# Chip carving



## Rich McNatt (Aug 28, 2011)

I want to start doing some chip carving, I know that there are some woods that are better than others but has any one tryed to do chip carving on say walunt, or other hard wood and how did it turn out? is there any tricks i should know befor i mes up a nice hard board?


----------



## firemedic (Dec 26, 2010)

I'm bumping this one Rich because I think it's interesting. I got a cheap set of carving chisels and gauges recently to toy with the idea but haven't done too much with it. 

I would expect hard tight grained woods to be a very good median as long as you have sharp tools. But I can't say that from experience. I played around with some cypress and found it was very soft making the fibers crimp a bit.

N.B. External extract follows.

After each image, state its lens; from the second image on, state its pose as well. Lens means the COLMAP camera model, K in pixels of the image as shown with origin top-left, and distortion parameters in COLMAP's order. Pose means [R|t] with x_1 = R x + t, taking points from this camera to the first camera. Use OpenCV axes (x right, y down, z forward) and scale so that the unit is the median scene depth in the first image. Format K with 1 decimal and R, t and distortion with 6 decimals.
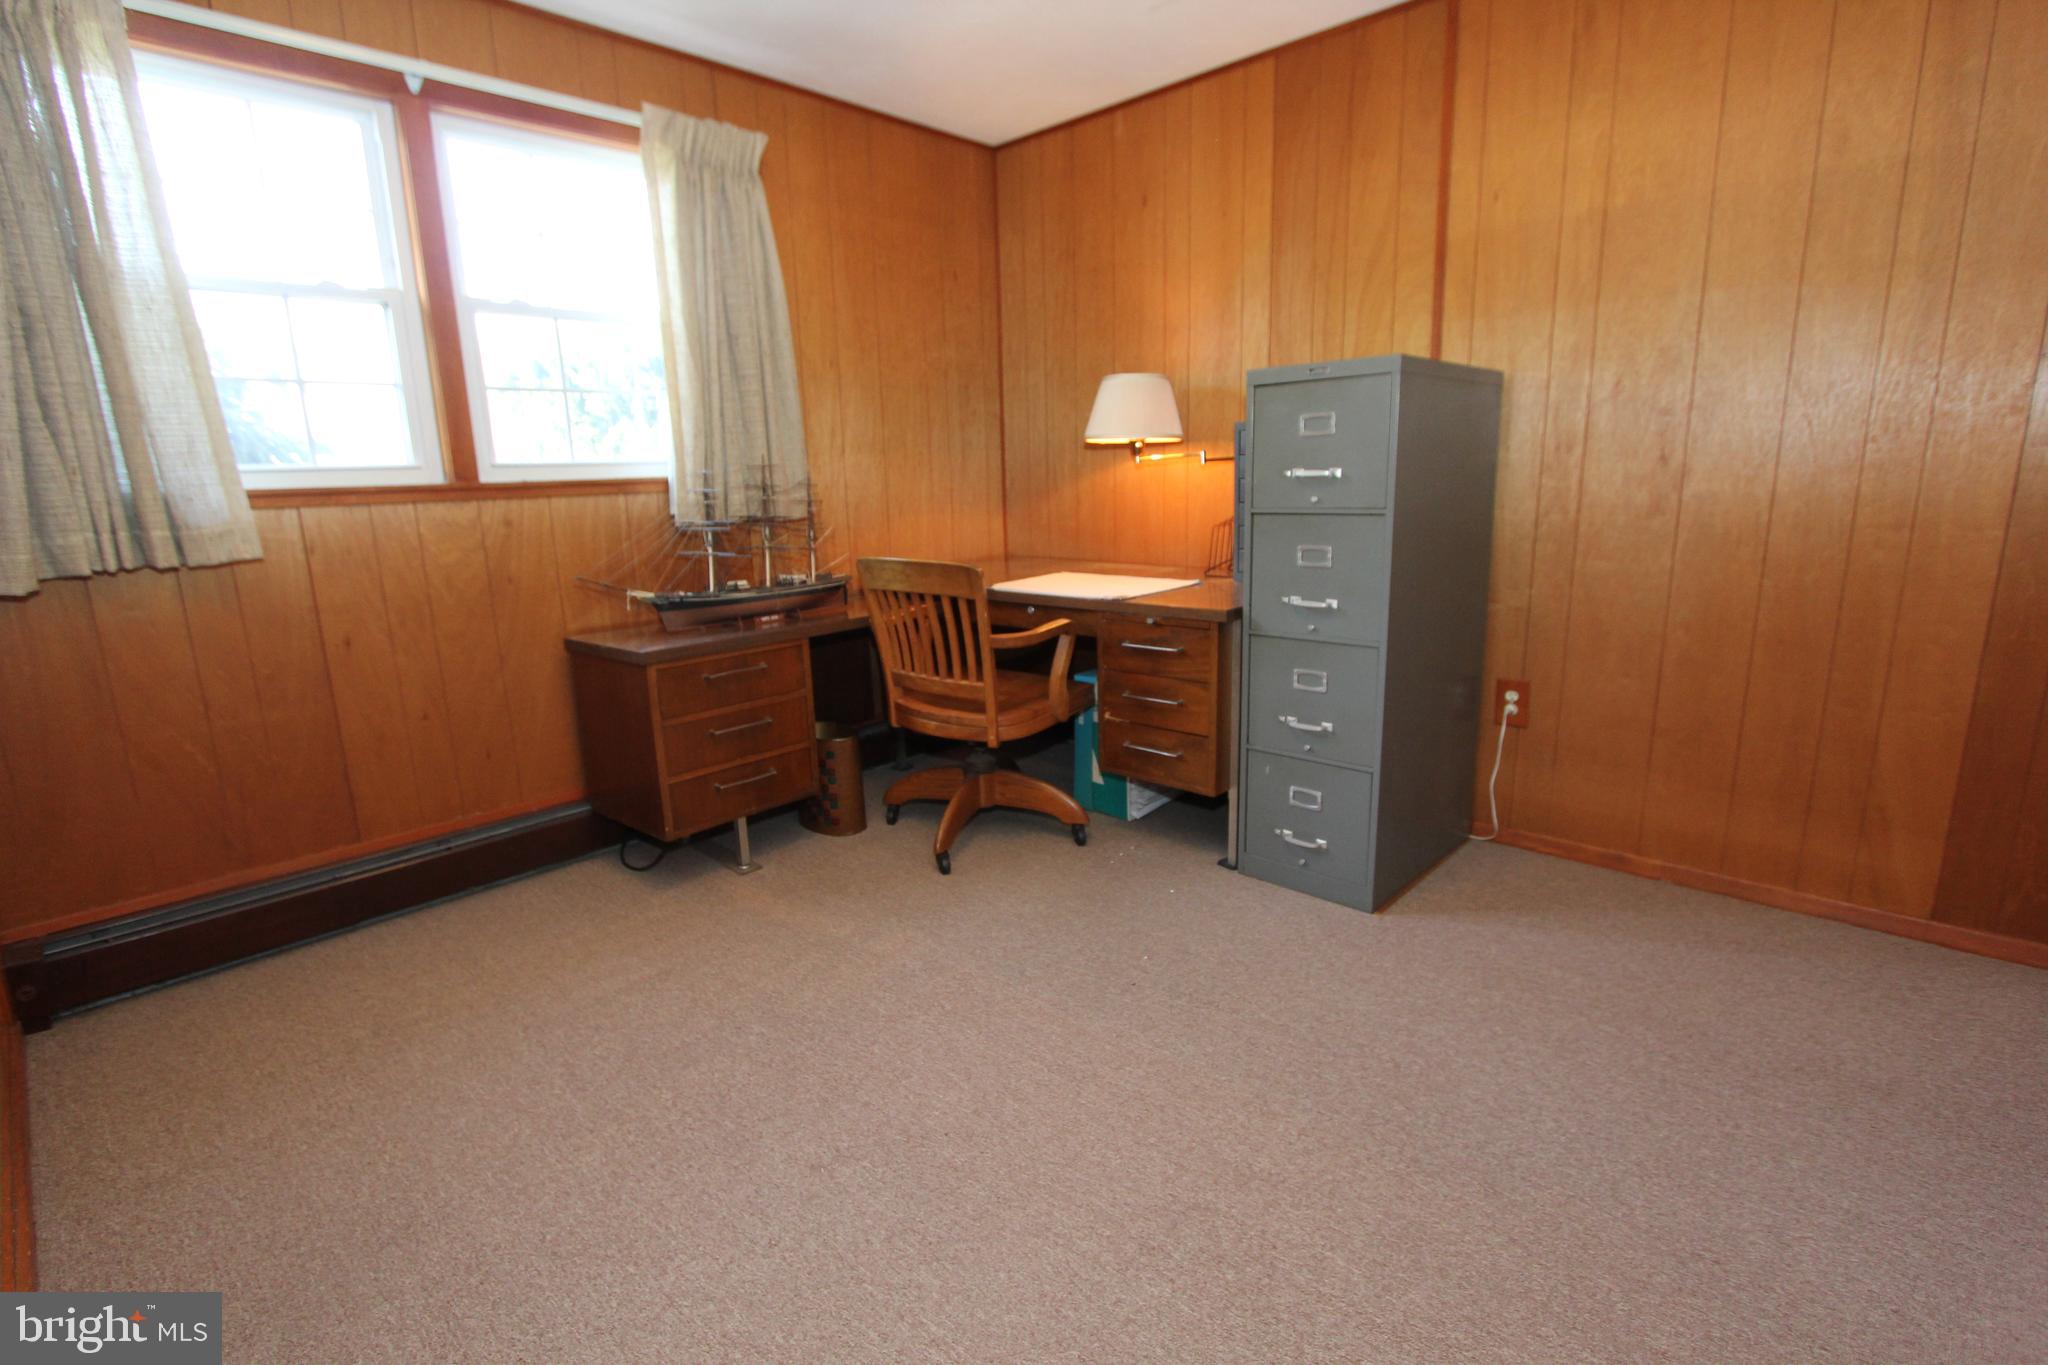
lens RADIAL K [[952.4, 0, 1026.2], [0, 952.4, 685.3], [0, 0, 1]] dist [-0.023150, 0.004933]
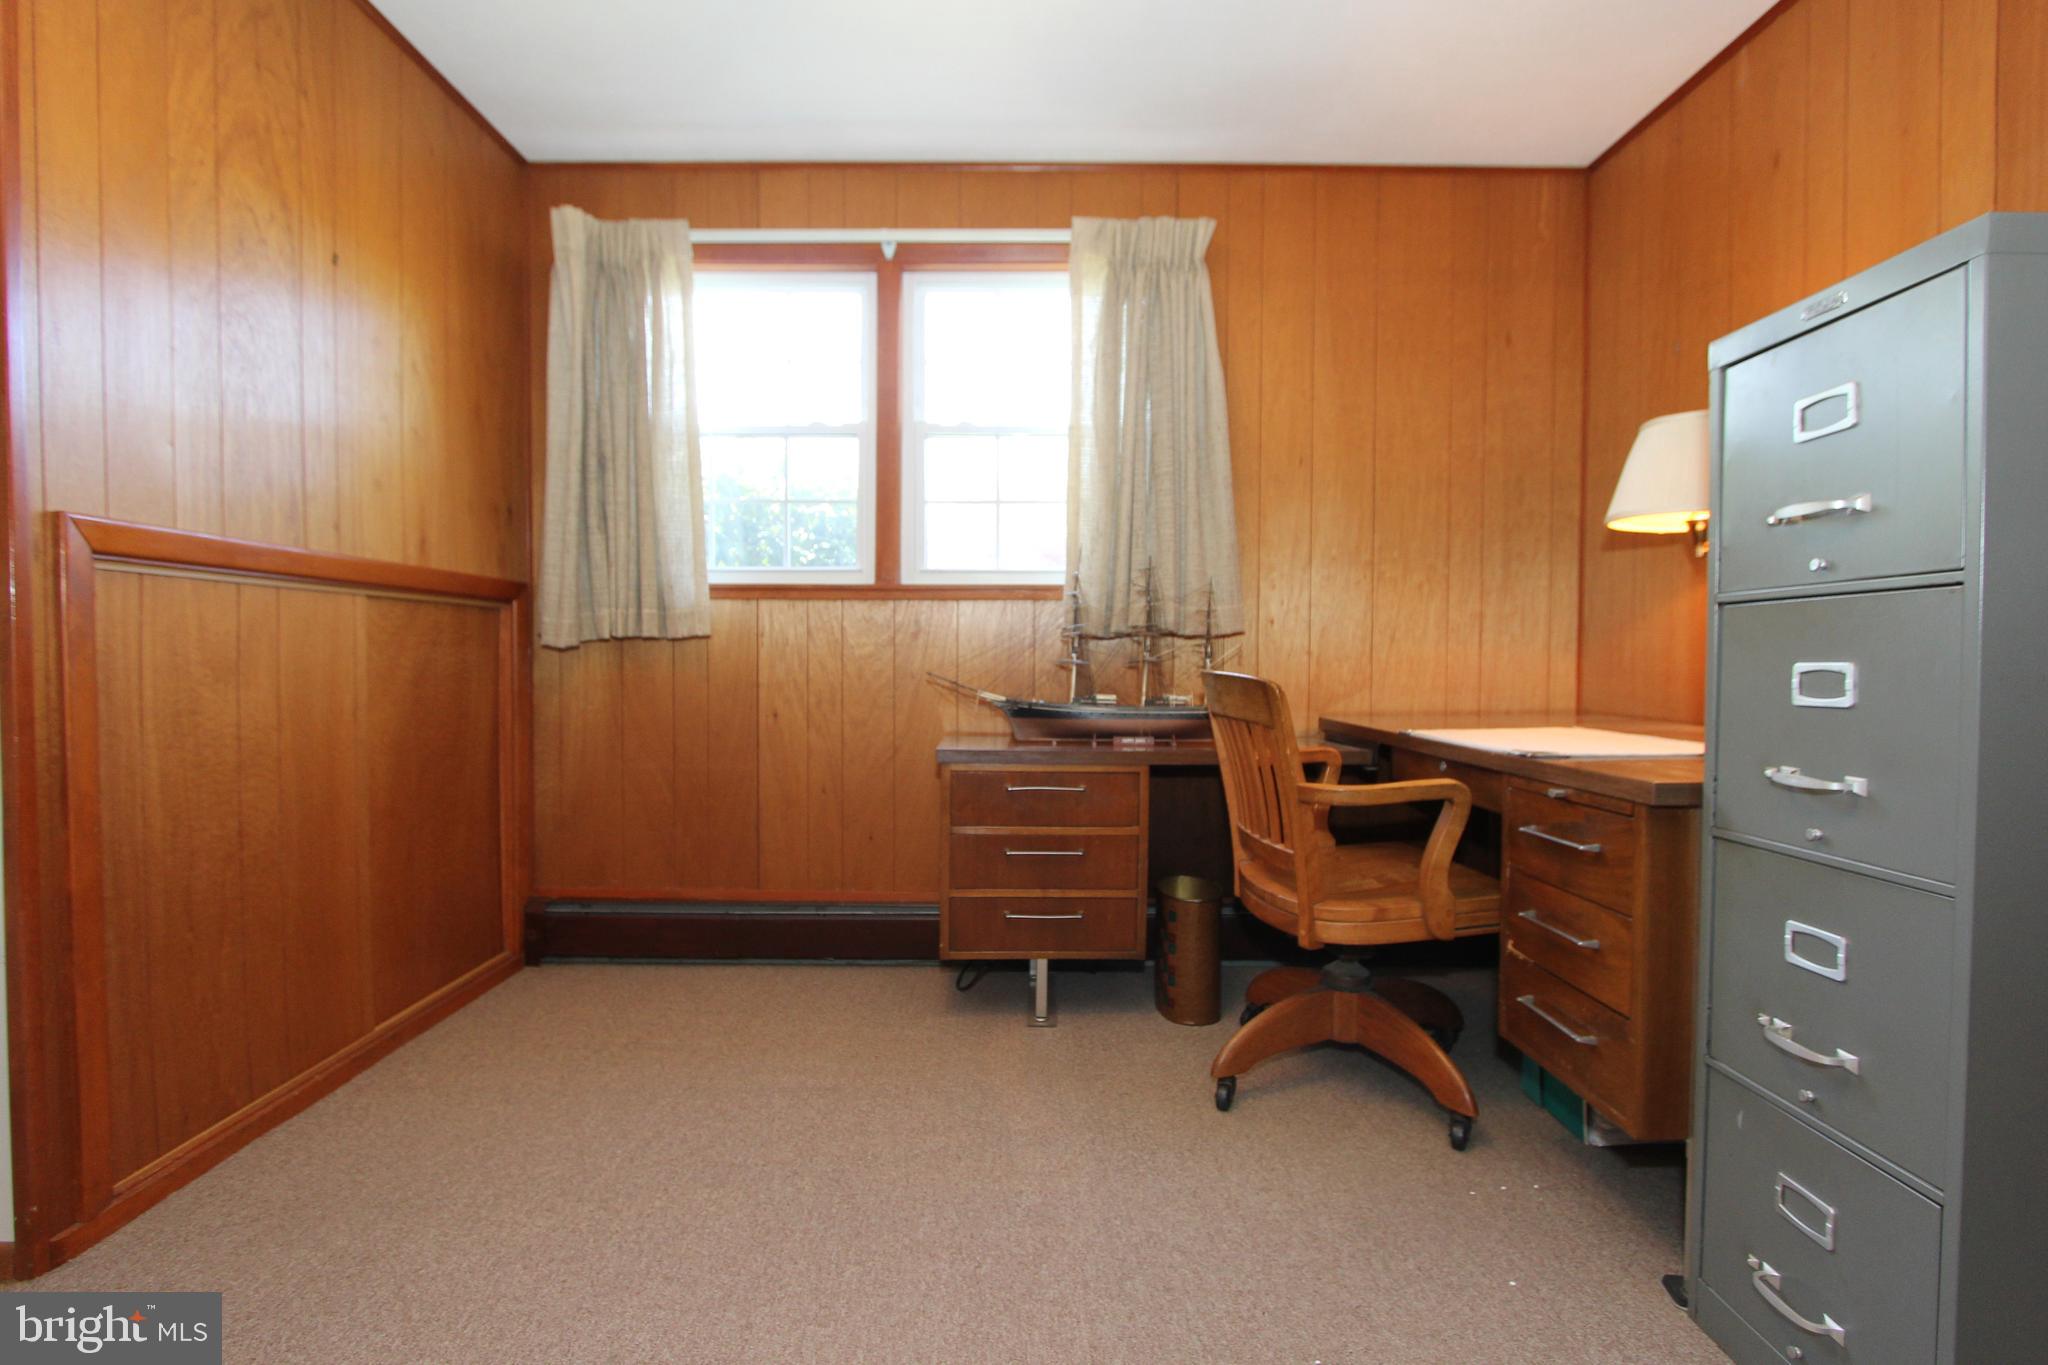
lens RADIAL K [[979.0, 0, 1020.2], [0, 979.0, 688.9], [0, 0, 1]] dist [-0.025070, 0.006274]
pose [[0.686988, 0.055010, -0.724584, 0.326469], [-0.182492, 0.978235, -0.098756, -0.010743], [0.703381, 0.200076, 0.682074, 0.338237]]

~tom ...it's better to remain silent and be thought a fool than to open one's mouth and remove all doubt...


----------



## eagle49 (Mar 22, 2011)

*chip carving.*

Its fun, easy, and the results are cool. I've been at it for years. Most woods are ok, but stay away for kinds that crack, splint, and brake out. Like red oak. To learn I would go with white pine, bass wood, butternut if can find it. Then move on to cheery , walnut etc. I just did some designs in cherry, they came out nice. Injoy!


----------



## firemedic (Dec 26, 2010)

johnray said:


> Its fun, easy, and the results are cool. I've been at it for years. Most woods are ok, but stay away for kinds that crack, splint, and brake out. Like red oak. To learn I would go with white pine, bass wood, butternut if can find it. Then move on to cheery , walnut etc. I just did some designs in cherry, they came out nice. Injoy!


Pictures?

~tom ...it's better to remain silent and be thought a fool than to open one's mouth and remove all doubt...


----------